Con la guerra i giovani artisti newyorchesi si rendono più che mai conto che per arrivare all’uomo, consapevoli come sono della sua irrazionalità  e vulnerabilità, hanno bisogno di un’arte che abbia sostanza diversa e significati nuovi. E il contatto diretto con gli artisti europei accresce questo bisogno: Dalí, Ernst, Masson, Breton, Mondrian e Léger sono tutti rifugiati negli Stati Uniti, e i surrealisti introducono suggestivi concetti come l’automatismo psichico dove per liberarsi della mente conscia, il gesto automatico e l’improvvisazione guadagnano libero sfogo.

 

Il gruppetto dei newyorchesi con questo genere di cose sembra andarci a nozze, non sono formalemnte affiliati a un gruppo, anche se li chiameranno, assieme, “espressionisti astratti” o “scuola di New York”, creeranno un corpo stilisticamente eterogeneo di lavoro ma partiranno da presupposti comuni. Eccoli: Jackson Pollock (1912-1956) , Willem de Kooning (1904-1997) , Franz Kline (1910-1962) , Lee Krasner (1908-1984) , Robert Motherwell (1915-1991) , William Baziotes ( 1912-1963) , Mark Rothko (1903-1970) , Barnett Newman (1905-1970) , Adolph Gottlieb (1903-1974) , Richard Pousette-Dart (1916-1992) , Clyfford Still (1904-1980) tra gli altri. Li vediamo rompere con le convenzioni, e sondare la loro psiche tentando di attingere a quelle fonti interne universali. Danno valore alla spontaneità e all’improvvisazione ma danno la massima importanza alla loro elaborazione. Il loro lavoro resiste alla categorizzazione stilistica, ma può essere raggruppato attorno a due inclinazioni fondamentali: l’accento sulla dinamica, il gesto energico, in contrasto con un focus riflessivo, cerebrale. In entrambi i casi, l’immaginario è astratto.  Immediatezza di espressione è fondamentale. In una famosa lettera al New York Times (giugno 1943) , Gottlieb e Rothko , con l’assistenza di Newman , scrivono : ” Per noi, l’arte è un’avventura in un mondo sconosciuto dell’immaginazione, che è privo di fantasia e violentemente contrario al buon senso comune. Non vi è cosa migliore di un buon dipinto di niente. Affermiamo che il soggetto è fondamentale“.
***
CONSEGNA >>
Aggiorna il brano sugli espressionisti astratti riscrivendone la parte tra "Con la guerra" e "guadagnano libero sfogo.", estremi inclusi, con "rifugiati" sostituito da "esuli".
***
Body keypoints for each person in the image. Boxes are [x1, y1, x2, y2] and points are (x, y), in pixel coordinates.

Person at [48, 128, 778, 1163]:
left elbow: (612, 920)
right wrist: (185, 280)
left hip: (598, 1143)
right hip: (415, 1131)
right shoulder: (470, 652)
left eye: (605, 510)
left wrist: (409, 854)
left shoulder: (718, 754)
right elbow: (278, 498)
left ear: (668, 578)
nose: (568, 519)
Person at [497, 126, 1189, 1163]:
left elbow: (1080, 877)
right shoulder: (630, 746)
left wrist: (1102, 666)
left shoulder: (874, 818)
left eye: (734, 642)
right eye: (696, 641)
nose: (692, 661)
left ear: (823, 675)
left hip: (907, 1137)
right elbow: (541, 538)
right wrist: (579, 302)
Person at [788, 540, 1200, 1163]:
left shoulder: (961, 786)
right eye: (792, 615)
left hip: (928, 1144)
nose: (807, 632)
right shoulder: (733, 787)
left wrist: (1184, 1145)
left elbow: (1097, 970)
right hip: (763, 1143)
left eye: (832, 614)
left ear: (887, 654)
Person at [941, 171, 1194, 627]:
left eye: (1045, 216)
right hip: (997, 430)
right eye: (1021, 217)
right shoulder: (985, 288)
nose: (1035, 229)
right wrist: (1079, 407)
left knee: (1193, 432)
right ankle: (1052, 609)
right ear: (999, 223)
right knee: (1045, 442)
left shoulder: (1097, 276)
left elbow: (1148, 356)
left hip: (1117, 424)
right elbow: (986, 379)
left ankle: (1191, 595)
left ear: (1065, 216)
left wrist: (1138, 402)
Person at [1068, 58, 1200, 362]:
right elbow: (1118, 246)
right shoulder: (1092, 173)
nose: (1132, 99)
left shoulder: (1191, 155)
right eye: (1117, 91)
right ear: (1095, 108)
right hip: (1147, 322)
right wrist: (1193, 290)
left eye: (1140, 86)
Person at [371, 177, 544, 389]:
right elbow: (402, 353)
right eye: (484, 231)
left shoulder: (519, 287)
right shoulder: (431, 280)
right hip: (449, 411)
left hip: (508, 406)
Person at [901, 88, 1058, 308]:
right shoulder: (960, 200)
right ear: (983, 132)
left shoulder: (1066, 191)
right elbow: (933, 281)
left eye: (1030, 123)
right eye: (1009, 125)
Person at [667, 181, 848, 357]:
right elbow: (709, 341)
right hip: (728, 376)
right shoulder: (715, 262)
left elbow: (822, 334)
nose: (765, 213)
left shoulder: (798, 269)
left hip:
***
RISULTATO >>
Con la guerra i giovani artisti newyorchesi si rendono più che mai conto che per arrivare all’uomo, consapevoli come sono della sua irrazionalità  e vulnerabilità, hanno bisogno di un’arte che abbia sostanza diversa e significati nuovi. E il contatto diretto con gli artisti europei accresce questo bisogno: Dalí, Ernst, Masson, Breton, Mondrian e Léger sono tutti esuli negli Stati Uniti, e i surrealisti introducono suggestivi concetti come l’automatismo psichico dove per liberarsi della mente conscia, il gesto automatico e l’improvvisazione guadagnano libero sfogo.